Date: Thursday, May 1, 1997
Contact: HHS Press Office (202) 690-6343
HHS CHALLENGES COMMUNITIES TO INVEST IN THE FUTURES OF GIRLS AND BOYS
Overview: Today Secretary Shalala announced the availability of two new grant programs for communities to develop innovative approaches -- one targeted to girls and other to boys -- to prevent teen pregnancy and promote responsible behavior. Both grant programs build on the Clinton Administration's comprehensive teen pregnancy prevention strategy and one also supports the Department of Health Human Services (HHS) Girl Power! public education campaign.
Building Bright Futures For Girls
As part of HHS' Girl Power! public education campaign, HHS will offer a total of $1 million in grants to communities to build public-private partnerships to promote healthy behavior, increase confidence and prevent teen pregnancy and other risky behaviors, such as smoking and drug use, among girls 9 to 14 years old.
Focusing on Young Girls: Recognizing that girls experience adolescence differently than boys and that 9-14 year old girls are particularly vulnerable to negative influences, loss of self confidence and mixed messages about health risk behaviors, the projects will address the critical and unique needs, interests and challenges of this age group.
Offering a Comprehensive Approach: The projects will take a comprehensive approach by addressing teen pregnancy prevention as it relates to other risky behaviors and within the overall context of health promotion, self confidence, motivation and opportunity.
Building Partnerships: By building strong partnerships with parents, schools, communities, youth groups, religious organizations, media, health providers, businesses and local governments, the grant projects will demonstrate how communities can work together to improve the health, education, and well-being of young girls and their families.
Promoting Volunteerism: Responding to the challenge of the Presidents' Summit for America's Future, the projects will utilize community volunteers to serve as mentors to the girls, to encourage the girls to get involved in community service and to spread the messages of delaying sexual activity, staying in school and preparing for the future.
Expanding The Message To Boys and Young Men
Recognizing that a comprehensive strategy to prevent teen pregnancy and promote responsible behavior must also target boys and young men, HHS announced the availability of $1 million in grants to organizations already working with males to add a family planning component to their existing programs.

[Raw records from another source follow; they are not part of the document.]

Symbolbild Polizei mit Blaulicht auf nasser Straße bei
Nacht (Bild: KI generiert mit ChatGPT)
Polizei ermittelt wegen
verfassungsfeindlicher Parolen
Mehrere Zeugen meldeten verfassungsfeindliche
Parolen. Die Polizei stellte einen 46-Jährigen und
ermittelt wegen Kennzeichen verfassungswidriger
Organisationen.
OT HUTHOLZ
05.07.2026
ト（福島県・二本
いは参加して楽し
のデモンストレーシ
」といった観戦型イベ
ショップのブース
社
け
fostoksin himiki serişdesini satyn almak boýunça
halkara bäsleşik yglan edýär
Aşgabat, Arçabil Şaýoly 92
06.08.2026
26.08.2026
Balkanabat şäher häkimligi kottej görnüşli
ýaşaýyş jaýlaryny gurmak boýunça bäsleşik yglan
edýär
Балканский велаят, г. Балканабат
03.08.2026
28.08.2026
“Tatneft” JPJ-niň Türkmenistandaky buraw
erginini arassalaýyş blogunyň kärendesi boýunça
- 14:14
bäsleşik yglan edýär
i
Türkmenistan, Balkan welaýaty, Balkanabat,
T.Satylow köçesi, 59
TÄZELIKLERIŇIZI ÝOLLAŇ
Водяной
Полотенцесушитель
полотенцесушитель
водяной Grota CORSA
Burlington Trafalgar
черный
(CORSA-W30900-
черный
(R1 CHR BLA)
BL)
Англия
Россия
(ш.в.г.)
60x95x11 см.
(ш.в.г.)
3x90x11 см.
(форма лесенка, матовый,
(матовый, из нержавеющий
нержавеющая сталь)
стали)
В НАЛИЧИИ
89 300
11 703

Helping to Develop Long-Term Strategies: We do not know enough about what influences a boy's and young men's decisions about abstinence, sexual activity and fatherhood. Similarly little is known about what family planning/reproductive health services are appropriate and effective for males. Therefore these projects will be critical in developing long-term strategies at the federal, state and local levels for including boys and young men in teen pregnancy prevention and family planning efforts.
Focusing on Safe and Responsible Behavior: The projects will focus on developing and testing approaches to providing family planning services to males; ensuring that adult males send the message of abstinence, responsibility and health to young men and boys; and involving males in building community support for teen pregnancy prevention and respectful relationships.
Offering a Wide Range of Services: The projects will provide educational services, counseling, outreach to males and their families, clinical services and public information on family planning/reproductive health issues.
Utilizing Existing Resources: Utilizing the best available resources, the grantees will work in partnership with federal, state, local and community-based health and social service agencies to educate males about health decision-making and family planning.